The most uproarious and surprising finish was for "Newhart," in 1990. After a few bizarre plot developments - the town was remade into a golf resort by Japanese developers - Bob got knocked out by a golf ball, and woke up in bed next to Suzanne Pleshette, his wife from his previous series, "The Bob Newhart Show." All of "Newhart," which lasted for eight seasons, had been the dream of a character from another sitcom.

Last year, "Roseanne" ended its nine-year run with a scandalously rickety version of it-was-all-a-dream - an approach that will forever be difficult to use after "Dallas" and "Newhart." The idea was that the final season, in which the blue-collar Conners won the lottery, was all fiction written as therapy by Roseanne after her husband, Dan, died of a heart attack. But, confusingly, some of the last season was real, like Darlene's baby. As one fan nicely articulated it on a "Roseanne" Web site the morning after, "It is like watching friends move away, and then finding out that they lied to you and you never really knew them."

A poor ending like the "Roseanne" finale doesn't help a show's popularity in syndication, says Dr. Miller. "When you create a warm ending, you keep the characters alive for people, and I suspect that affects people's loyalty over the years. . . . Say you have a beloved uncle and you didn't know all the details of his life. You just knew that to you he was kind and warm. And then you go to the funeral, and the eulogy exposes all this horrible stuff. What you want is to go to the funeral and have others give voice to the same feelings you have. That's his final episode. It brings closure."

And when it's all said and done, "final episodes" are actually provisional, goodbye-for-now episodes, since most long-running series take on second and third and fourth lives in syndication. When "Mary Tyler Moore" ended, Esquire asked former series regular Cloris Leachman about the meaning of the event. "It's not as though we're saying goodbye to Mary Tyler Moore forever!" she responded. "After all, the show will go on into syndication forever."

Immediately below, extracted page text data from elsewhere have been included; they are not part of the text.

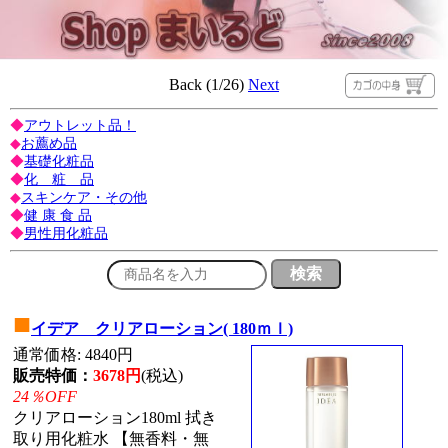
Back (1/26)
Next
◆
アウトレット品！
◆
お薦め品
◆
基礎化粧品
◆
化 粧 品
◆
スキンケア・その他
◆
健 康 食 品
◆
男性用化粧品
■
イデア クリアローション( 180ｍｌ)
通常価格: 4840円
販売特価：
3678円
(税込)
24％OFF
クリアローション180ml 拭き
取り用化粧水 【無香料・無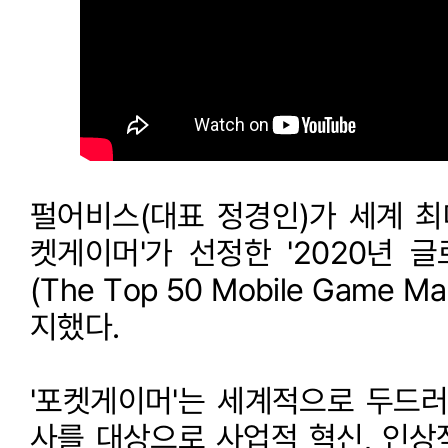
펄어비스(대표 정경인)가 세계 최
켓게이머'가 선정한 '2020년 
(The Top 50 Mobile Game Ma
지했다.
'포켓게이머'는 세계적으로 두드러
사를 대상으로 사업적 혁신, 인상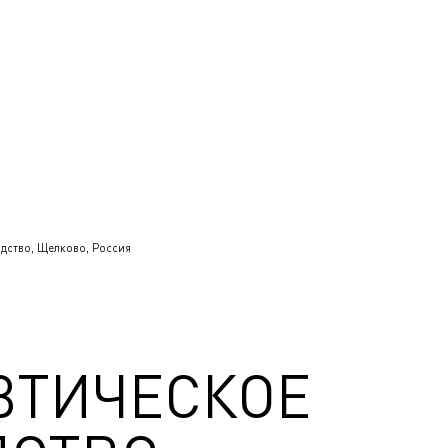
дство, Щелково, Россия
ВТИЧЕСКОЕ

Leachman was more right than she knew in 1977. Not only do classic TV shows rerun endlessly now, but they become institutions on TV-museum channels like Nick at Nite and TV Land; they become the objects of fetishists at Internet Web sites; they become theatrical and made-for-TV movies.

It's this growing industry around classic TV that makes final episodes more possible, says Thompson. "Just as a belief in a religious afterlife allows you to say goodbye at a funeral and know you will be rejoined with this person again, Nick at Nite and TV Land and syndication have allowed us the catharsis of a good cry at the sappier endings or a good laugh at the funny goodbyes, knowing that the next day we're going to be able to rejoin these people again, if in a slightly stale fashion.

"If there were no syndication and we were leaving these characters forever, final episodes might be a little hard to take."